Prosus India’s PayU Profitability & Swiggy’s FY26 Surge
By Varun Mittal
Prosus India’s FY26 revenue jumps 13% to $781M, driven by PayU’s first-time EBITDA profit and Swiggy’s robust growth in food delivery and quick commerce.
🔥 Main Takeaway
Prosus India just leveled up its game, hitting a 13% revenue jump to $781 million in FY26, largely thanks to its fintech powerhouse PayU finally turning EBITDA positive with $18 million and processing a massive $90 billion in payments.
📌 What Happened?
Prosus India saw its revenue climb to $781 million for FY26, marking a significant 13% increase. This growth was primarily fueled by the strong performance of its fintech platform, PayU, which became EBITDA positive for the first time.
PayU processed an impressive $90 billion in total payment value during FY26, with its payments segment driving 74% of its overall revenue. This segment alone grew by 10% to reach $577 million, showcasing its dominant role in the company’s financial health.
Additionally, Swiggy, another key player in the Prosus portfolio, reported substantial growth in its gross order value, which increased by 46% from January to December 2025. Its monthly transacting users also surged by 37% year-on-year, hitting 24.3 million.
Swiggy’s food delivery business more than doubled its EBITDA, despite increased strategic investments in quick commerce to maintain market competitiveness. Instamart, the quick commerce vertical, emerged as a standout performer with its gross order value skyrocketing by 105% year-on-year.
💰 Why It Matters
PayU’s shift to profitability is a major signal, indicating strong operational efficiency and a sustainable business model in the competitive Indian fintech landscape. This milestone could boost investor confidence in Prosus’s India strategy and its digital payments ventures, highlighting a clear path to generating returns.

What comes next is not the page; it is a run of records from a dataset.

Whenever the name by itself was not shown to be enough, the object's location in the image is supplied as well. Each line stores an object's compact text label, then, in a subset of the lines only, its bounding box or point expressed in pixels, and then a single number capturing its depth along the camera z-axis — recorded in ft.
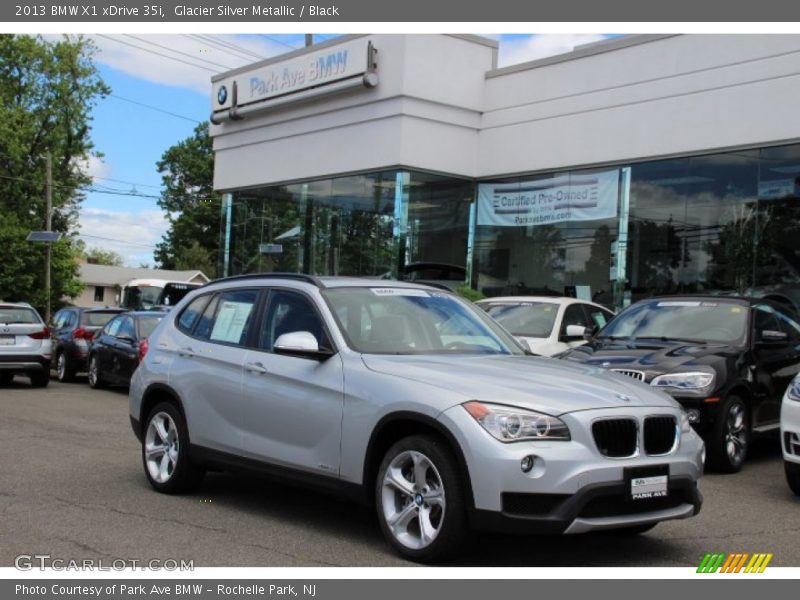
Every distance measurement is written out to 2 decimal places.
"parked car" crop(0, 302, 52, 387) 56.70
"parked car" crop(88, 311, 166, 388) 55.01
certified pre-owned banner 65.41
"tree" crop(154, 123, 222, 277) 239.89
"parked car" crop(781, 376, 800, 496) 24.75
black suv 28.89
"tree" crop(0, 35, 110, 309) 165.68
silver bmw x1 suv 16.85
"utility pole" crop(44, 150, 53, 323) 138.81
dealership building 57.26
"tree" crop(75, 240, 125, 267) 454.40
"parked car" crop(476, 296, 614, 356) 41.42
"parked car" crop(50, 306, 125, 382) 64.64
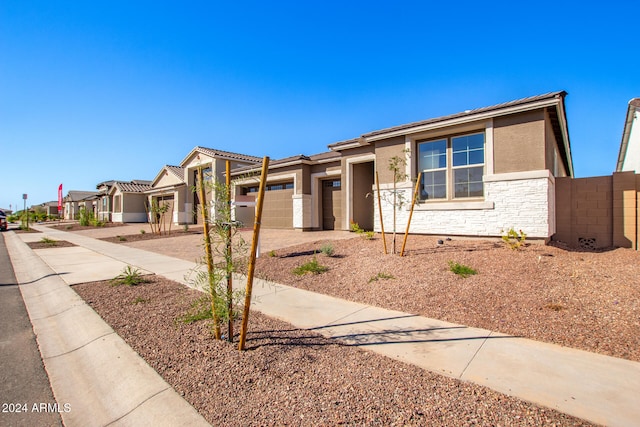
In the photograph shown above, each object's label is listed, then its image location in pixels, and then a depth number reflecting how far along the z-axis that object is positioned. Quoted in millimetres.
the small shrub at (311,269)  6944
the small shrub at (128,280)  6321
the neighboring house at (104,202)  37562
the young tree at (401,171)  10414
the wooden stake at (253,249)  2953
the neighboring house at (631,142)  12617
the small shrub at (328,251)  8156
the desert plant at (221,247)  3197
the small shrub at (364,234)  9450
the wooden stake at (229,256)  3215
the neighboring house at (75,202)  47425
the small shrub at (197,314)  3619
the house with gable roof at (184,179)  22562
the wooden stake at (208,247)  3140
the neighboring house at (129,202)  32812
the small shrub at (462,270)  5730
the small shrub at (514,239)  7305
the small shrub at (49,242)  14037
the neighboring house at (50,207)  70650
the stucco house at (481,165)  8203
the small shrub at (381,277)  6035
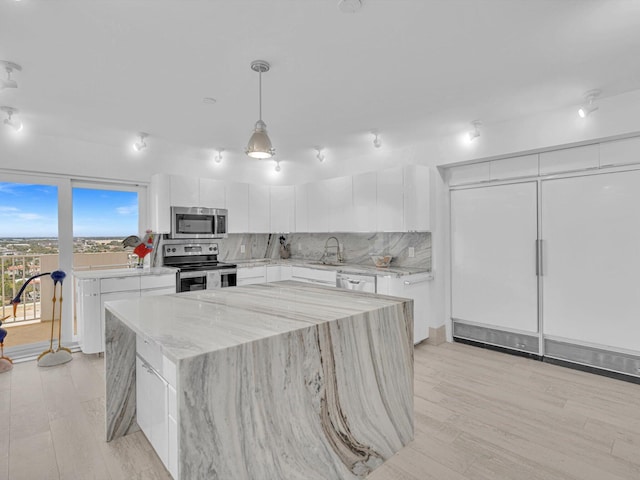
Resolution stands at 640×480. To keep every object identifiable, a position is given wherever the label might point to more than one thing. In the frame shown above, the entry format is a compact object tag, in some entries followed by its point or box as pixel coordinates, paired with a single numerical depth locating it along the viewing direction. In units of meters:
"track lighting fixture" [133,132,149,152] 4.01
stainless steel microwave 4.57
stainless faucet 5.27
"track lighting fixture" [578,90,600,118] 2.87
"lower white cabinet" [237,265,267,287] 4.89
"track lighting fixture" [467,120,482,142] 3.62
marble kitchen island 1.34
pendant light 2.29
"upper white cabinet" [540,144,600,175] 3.24
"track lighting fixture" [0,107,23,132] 3.19
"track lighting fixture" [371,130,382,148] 4.02
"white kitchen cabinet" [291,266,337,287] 4.48
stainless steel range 4.40
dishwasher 4.01
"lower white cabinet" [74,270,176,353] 3.66
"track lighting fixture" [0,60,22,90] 2.31
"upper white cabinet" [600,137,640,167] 3.02
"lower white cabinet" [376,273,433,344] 3.83
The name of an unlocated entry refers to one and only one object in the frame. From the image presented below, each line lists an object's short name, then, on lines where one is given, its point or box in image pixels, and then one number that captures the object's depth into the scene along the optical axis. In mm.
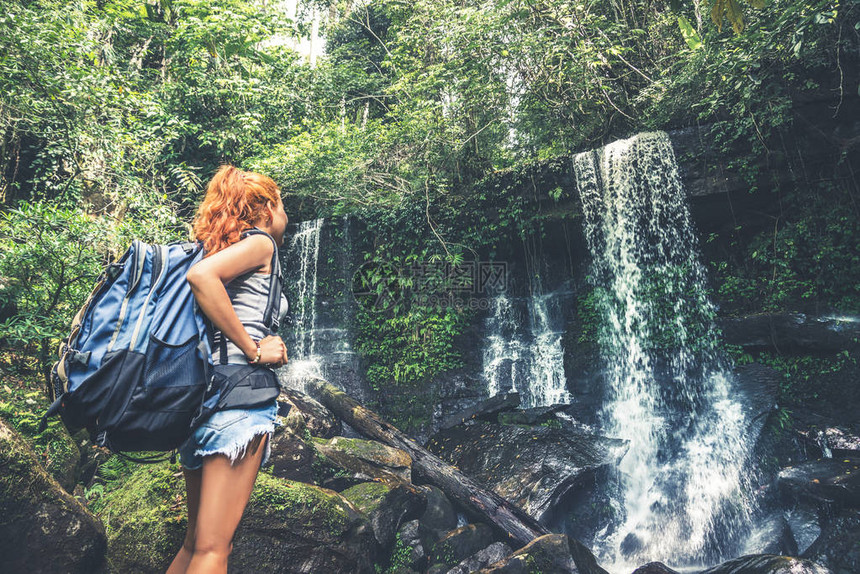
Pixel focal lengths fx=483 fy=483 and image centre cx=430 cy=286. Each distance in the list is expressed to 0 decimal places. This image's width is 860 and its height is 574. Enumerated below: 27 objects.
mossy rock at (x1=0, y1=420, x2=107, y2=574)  2715
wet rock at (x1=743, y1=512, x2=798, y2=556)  5309
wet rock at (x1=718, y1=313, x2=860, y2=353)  7074
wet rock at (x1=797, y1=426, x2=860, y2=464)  6051
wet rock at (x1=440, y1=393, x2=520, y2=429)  8234
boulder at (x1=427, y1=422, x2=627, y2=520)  6172
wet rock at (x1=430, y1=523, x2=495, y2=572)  4852
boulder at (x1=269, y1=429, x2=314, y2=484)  4785
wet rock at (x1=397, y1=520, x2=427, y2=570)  4789
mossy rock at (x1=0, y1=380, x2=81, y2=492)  4109
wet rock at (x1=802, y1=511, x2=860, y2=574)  4348
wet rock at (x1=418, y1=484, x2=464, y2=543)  5281
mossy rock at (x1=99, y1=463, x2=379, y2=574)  3186
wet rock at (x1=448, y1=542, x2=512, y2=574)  4730
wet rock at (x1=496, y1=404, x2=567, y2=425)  7977
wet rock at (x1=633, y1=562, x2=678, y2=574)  4562
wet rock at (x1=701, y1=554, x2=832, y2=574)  3805
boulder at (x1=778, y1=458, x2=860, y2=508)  4969
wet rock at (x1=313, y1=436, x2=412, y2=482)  5531
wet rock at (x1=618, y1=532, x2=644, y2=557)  6008
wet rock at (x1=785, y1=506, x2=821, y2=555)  5152
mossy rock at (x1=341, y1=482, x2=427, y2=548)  4645
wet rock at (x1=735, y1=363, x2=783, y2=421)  7094
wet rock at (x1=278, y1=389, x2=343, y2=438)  6539
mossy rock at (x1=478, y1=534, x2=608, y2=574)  4207
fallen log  5223
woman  1466
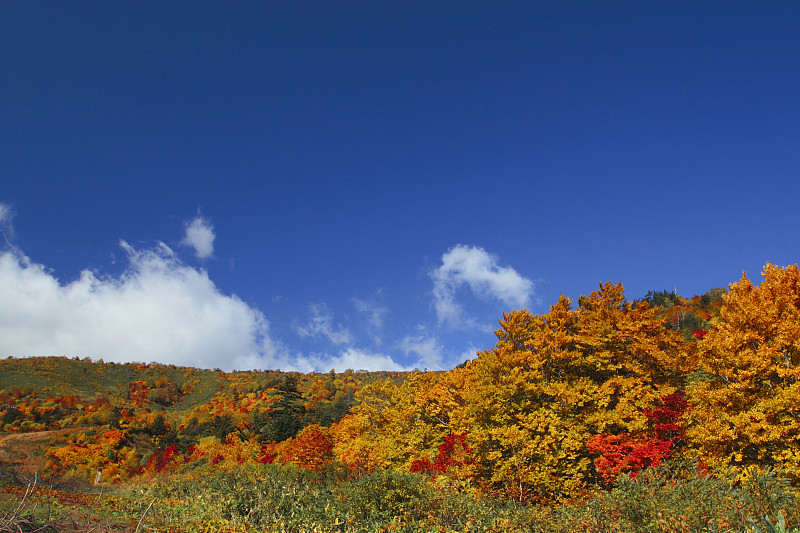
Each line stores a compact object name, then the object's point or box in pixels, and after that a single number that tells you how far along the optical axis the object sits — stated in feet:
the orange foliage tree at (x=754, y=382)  56.13
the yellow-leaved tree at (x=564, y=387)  70.95
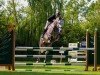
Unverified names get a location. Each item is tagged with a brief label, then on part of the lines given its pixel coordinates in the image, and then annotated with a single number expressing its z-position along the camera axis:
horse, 22.36
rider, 22.63
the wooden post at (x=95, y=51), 14.52
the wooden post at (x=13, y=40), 14.09
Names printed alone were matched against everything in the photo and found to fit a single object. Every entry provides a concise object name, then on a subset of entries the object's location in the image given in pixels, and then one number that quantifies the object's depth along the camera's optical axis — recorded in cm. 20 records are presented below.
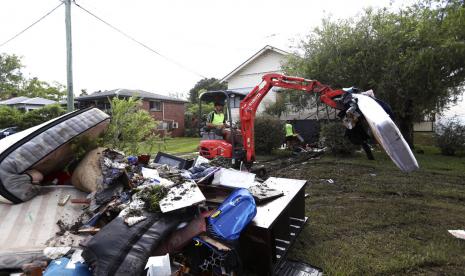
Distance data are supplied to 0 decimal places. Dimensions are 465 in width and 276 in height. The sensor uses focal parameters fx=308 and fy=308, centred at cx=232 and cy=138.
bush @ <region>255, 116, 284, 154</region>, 1102
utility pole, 686
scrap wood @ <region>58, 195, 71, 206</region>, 312
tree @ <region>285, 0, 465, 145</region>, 870
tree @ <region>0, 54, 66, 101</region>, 3306
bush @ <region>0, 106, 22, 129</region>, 1548
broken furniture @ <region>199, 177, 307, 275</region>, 264
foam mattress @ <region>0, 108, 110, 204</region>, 290
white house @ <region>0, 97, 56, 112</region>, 2440
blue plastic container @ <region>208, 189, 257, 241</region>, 259
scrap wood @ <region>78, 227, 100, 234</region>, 269
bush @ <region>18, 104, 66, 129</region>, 1464
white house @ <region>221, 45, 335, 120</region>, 1588
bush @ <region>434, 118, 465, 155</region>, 1052
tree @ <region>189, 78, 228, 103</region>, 3869
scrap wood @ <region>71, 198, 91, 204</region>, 315
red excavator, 566
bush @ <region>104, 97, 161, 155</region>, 529
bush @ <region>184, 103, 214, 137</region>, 2498
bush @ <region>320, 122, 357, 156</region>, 987
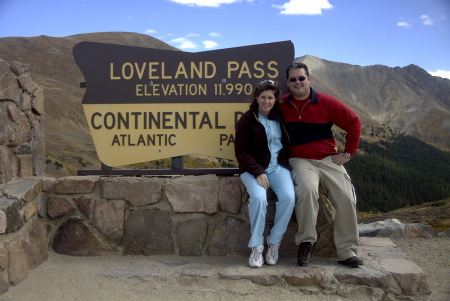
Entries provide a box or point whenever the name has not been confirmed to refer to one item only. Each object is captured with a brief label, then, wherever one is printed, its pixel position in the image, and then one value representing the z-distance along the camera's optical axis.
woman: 3.03
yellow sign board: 3.68
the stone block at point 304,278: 2.92
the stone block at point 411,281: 2.88
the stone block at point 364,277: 2.88
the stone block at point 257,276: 2.94
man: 3.05
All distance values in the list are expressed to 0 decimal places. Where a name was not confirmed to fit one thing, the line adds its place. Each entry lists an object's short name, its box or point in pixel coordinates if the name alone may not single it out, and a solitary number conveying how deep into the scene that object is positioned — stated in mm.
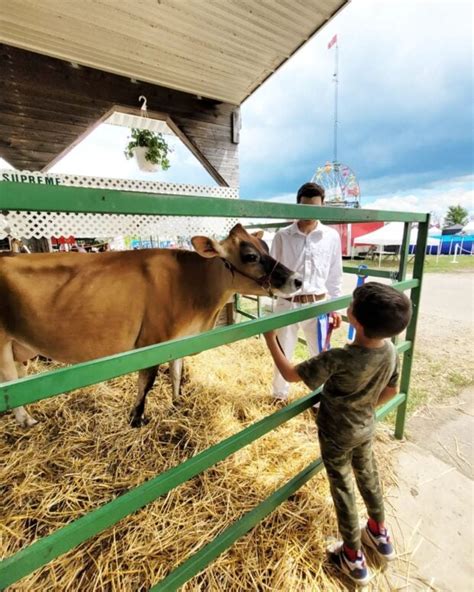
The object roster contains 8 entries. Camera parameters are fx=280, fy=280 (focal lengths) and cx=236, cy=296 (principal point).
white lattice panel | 2957
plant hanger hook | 3739
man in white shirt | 2525
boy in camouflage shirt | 1210
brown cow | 1908
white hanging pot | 3895
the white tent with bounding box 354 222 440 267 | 19453
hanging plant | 3910
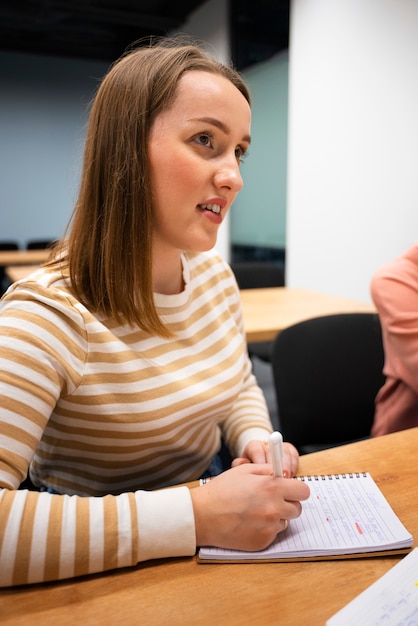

The robust growth across both PayU and Swiggy underscores India’s booming digital economy and consumer spending power. For investors eyeing high-growth markets, these figures suggest that Prosus’s portfolio companies are well-positioned to capitalize on the country’s rapid digitization and increasing adoption of online services.
Swiggy’s balanced growth, with strong food delivery EBITDA and aggressive quick commerce expansion, shows a strategic play to dominate multiple segments of the on-demand delivery market. This diversified approach mitigates risks and creates a wider moat against competitors, making it a compelling case for observing consumer brand trends.
👀 What to Watch Next
Keep an eye on PayU’s continued profitability trajectory and how it leverages its proprietary tech stack, built from acquisitions like Mindgate and Wibmo, to further innovate in UPI and credit card processing. Its ability to scale value-added services will be key to sustaining momentum.
For Swiggy, monitor the balance between profitability in food delivery and continued investment in Instamart’s quick commerce expansion. The speed and scale of quick commerce growth will be a crucial indicator of its long-term market leadership and potential for future IPO considerations.